There would still be pretty substantial high-sec and low-sec markets (more on them in a second), and Jita would easily survive. It would remain a very important trade hub, I suspect. But it wouldn't be the undisputed master trade hub that it is today. I think it would shrink to about the size of the game's other large trade hubs (Amarr, Rens, Dodixie) as there was less need for null-sec residents to go there to get what they need. That equates to less demand.
That equates to higher prices.
With fewer players bringing material in and out of Jita and with the size of the market being smaller and less competitive, there would be less downward pressure on prices.
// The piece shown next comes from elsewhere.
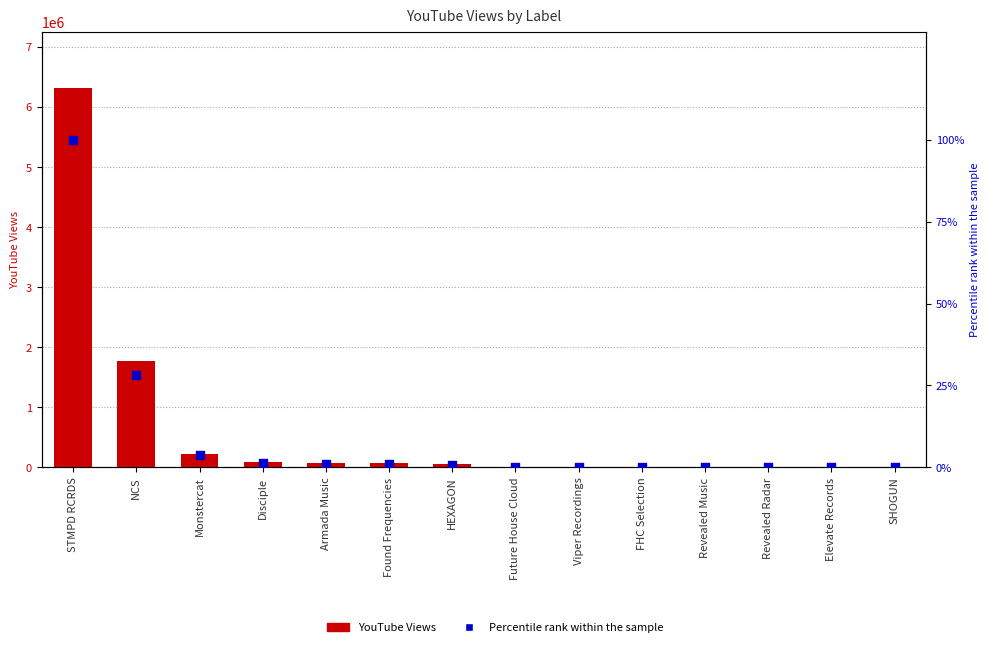

What are all the series names shown in the legend?

YouTube Views, Percentile rank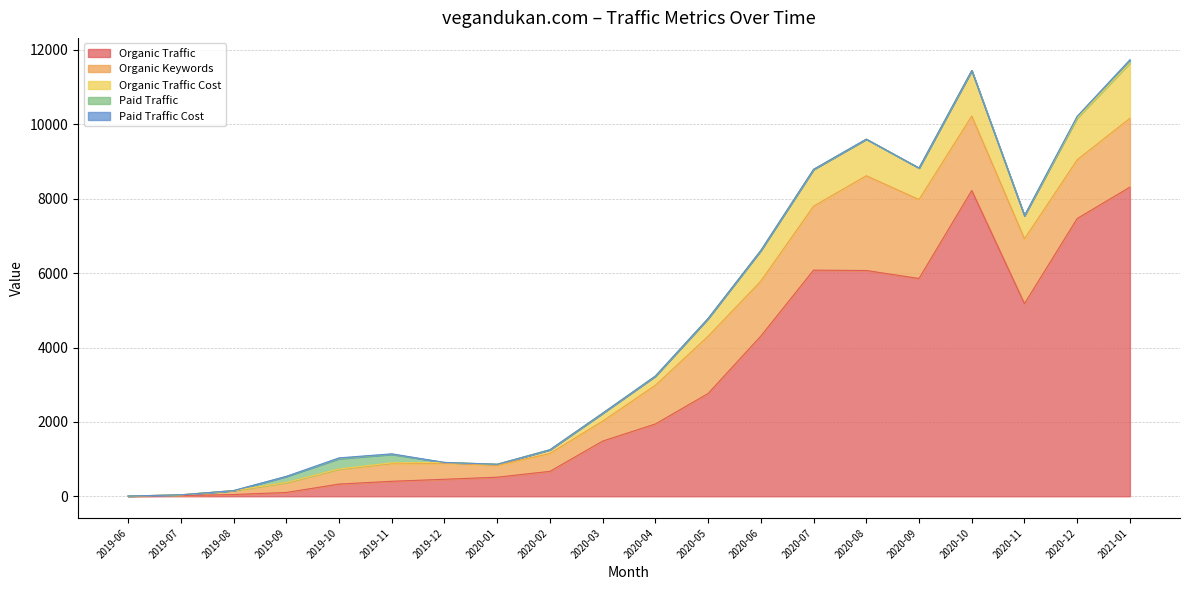

How many distinct data groups are displayed?

5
As prices rose, I think the industrialists and traders that moved to null would continue to set their prices based on a "Jita price index." As the prices in Jita rise, prices everywhere else rise too. Net result: moving a large block of manufacturing to null-sec would more than likely cause the price of everything to go up, for everyone.
That doesn't mean it's a bad move. As a matter of fact, out of all the choices CCP has on this topic, moving a large block of manufacturing slots to null is probably the best move they have. But it would be a very high-impact change that would affect everyone in New Eden.
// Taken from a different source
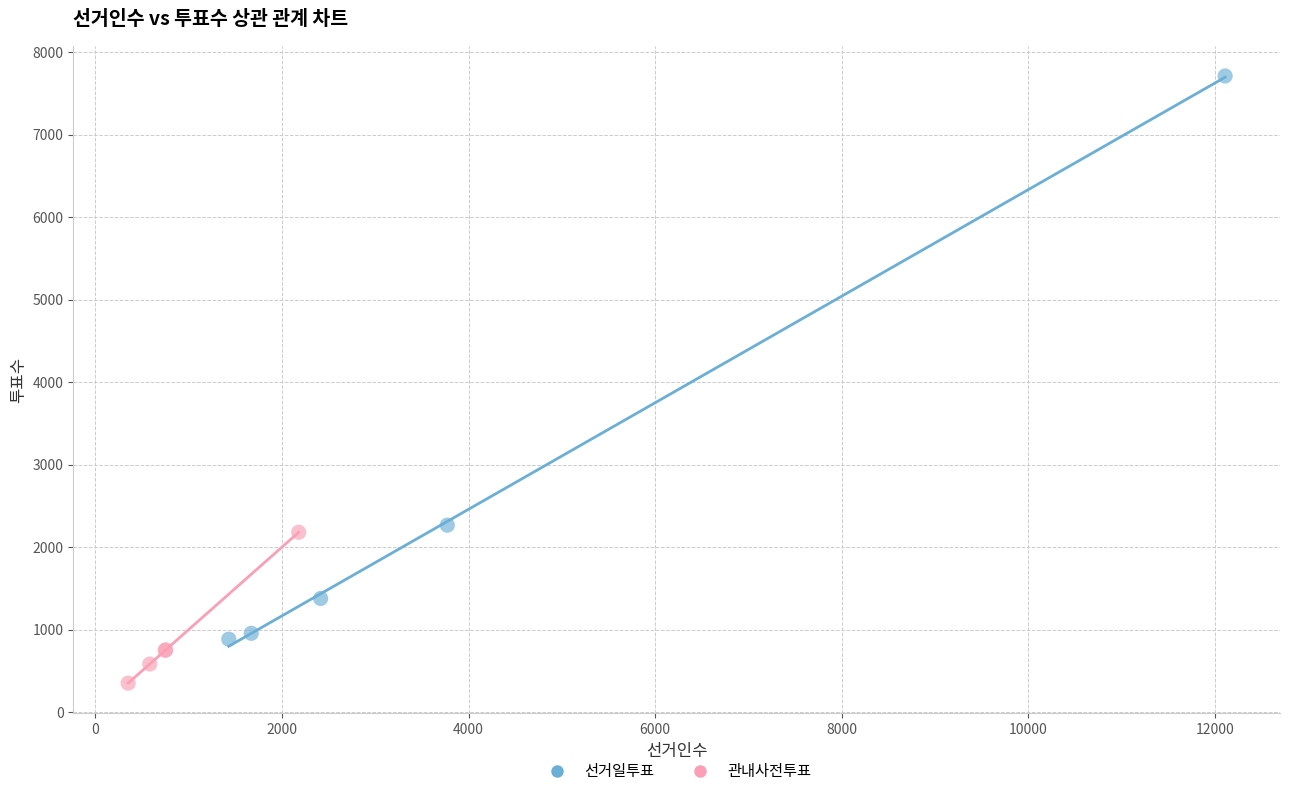

Which series has the widest spread of Y values?

선거일투표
As I said, the Jita market wouldn't disappear. While large null-sec alliances would be able to supply their own needs and operate from just a few capital systems, those living in NPC 0.0 and low-sec are usually somewhat more mobile. Such alliances also sometimes struggle with finding players to fill logistical roles. Therefore, these players would continue to be Jita's biggest customers. It's just that the supply source would change from high-sec manufacturing hubs to sov-space null-sec manufacturing hubs. Instead of the logistics chain I mentioned earlier, such logistics would only flow in one direction: raw materials turned into finished materials in null then transported to high-sec markets.
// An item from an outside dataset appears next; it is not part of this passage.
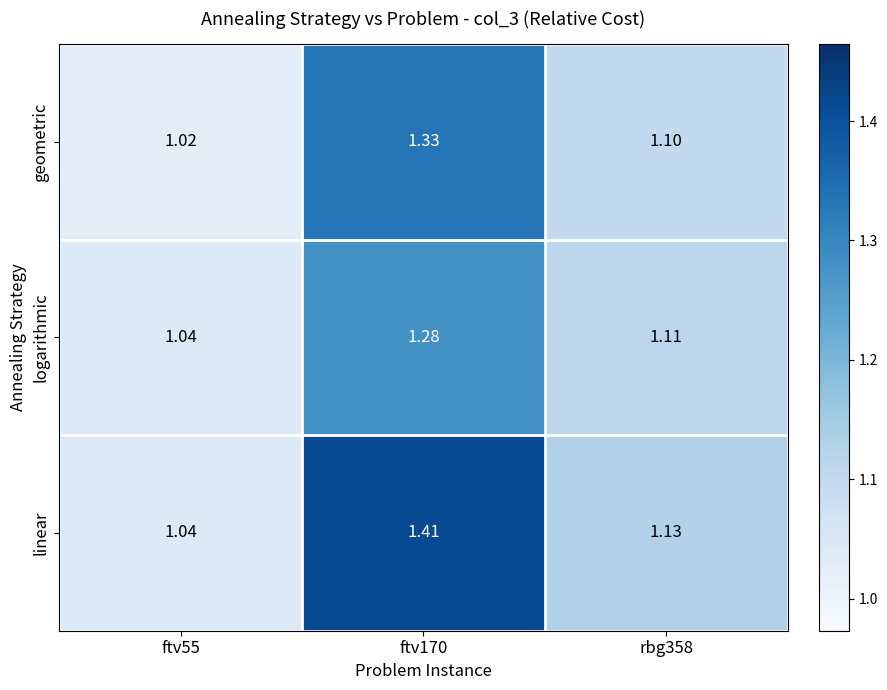

At rbg358, list the series in order from smallest to largest.

geometric, logarithmic, linear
Final note: what about players like myself that use manufacturing as their one of their primary income sources? Well, not much would change for us. In my experience, most players that play the game as I do live in null-sec already; it's just our manufacturing alts that live in high-sec. As Hardcore Casual wryly put it, the high-sec player does not exist... which I would amend to read "the hard-core manufacturing high-sec player does not exist." Still, if the attitude of null-sec alliances toward industrialists changed, we might see a little bit of a shuffle of experienced industry players if they suddenly found themselves in demand by these null-sec alliances. Kinda fun to think about.
Whew! Long post. To summarize, I think moving a large number of manufacturing and other industry slots out of high-sec and into null-sec is the best move that CCP can make in this area. Still, it will have to be done carefully because as an unintended consequence, such a move will cause prices in high-sec to rise which will have a negative impact on newer players and those that play EVE more casually.
(1) My recurring nightmare on this topic, though, is that CCP moves most or all manufacturing to POSes as part of a broad POS buff. Can you imagine a bigger nerf against brand new EVE players that might want to get into industry? I sure can't.
(2) Though to be fair to CCP, it might be interesting to ask CCP if this dev-blog is still their plan for null-sec. It hit at quite an awkward time and there have been a lot of personnel changes since then.